(Beginning of RECORDS PROVIDED)

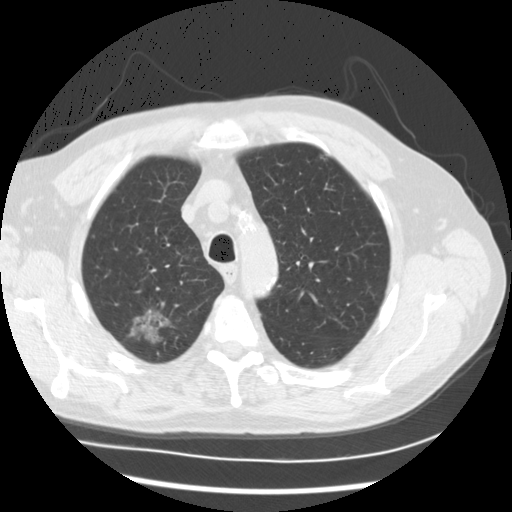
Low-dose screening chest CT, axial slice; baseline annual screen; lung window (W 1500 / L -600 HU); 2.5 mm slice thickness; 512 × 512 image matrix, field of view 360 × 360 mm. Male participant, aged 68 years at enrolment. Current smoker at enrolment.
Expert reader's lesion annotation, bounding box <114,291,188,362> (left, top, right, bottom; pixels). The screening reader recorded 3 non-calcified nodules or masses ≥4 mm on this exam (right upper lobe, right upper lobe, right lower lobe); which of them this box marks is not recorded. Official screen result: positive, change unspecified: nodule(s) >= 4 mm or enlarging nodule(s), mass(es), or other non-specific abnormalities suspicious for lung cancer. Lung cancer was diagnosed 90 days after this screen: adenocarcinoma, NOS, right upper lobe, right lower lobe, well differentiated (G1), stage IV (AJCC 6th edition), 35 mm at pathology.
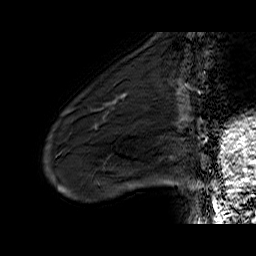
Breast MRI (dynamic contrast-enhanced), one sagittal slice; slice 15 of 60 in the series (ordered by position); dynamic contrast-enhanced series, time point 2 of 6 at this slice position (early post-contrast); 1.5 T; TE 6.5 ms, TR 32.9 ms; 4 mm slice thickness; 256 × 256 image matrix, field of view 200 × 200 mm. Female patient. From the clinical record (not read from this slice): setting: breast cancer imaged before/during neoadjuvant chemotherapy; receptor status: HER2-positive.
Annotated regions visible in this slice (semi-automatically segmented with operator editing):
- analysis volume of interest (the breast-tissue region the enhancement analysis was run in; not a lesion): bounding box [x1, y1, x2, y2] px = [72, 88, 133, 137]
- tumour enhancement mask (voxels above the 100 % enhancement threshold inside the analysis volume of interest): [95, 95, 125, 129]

(End of RECORDS PROVIDED)

■ ASSIGNMENT ■
From the line containing "- analysis volume" through the last line of the records above, reproduce every line exactly.

■ RESPONSE AREA ■
- analysis volume of interest (the breast-tissue region the enhancement analysis was run in; not a lesion): bounding box [x1, y1, x2, y2] px = [72, 88, 133, 137]
- tumour enhancement mask (voxels above the 100 % enhancement threshold inside the analysis volume of interest): [95, 95, 125, 129]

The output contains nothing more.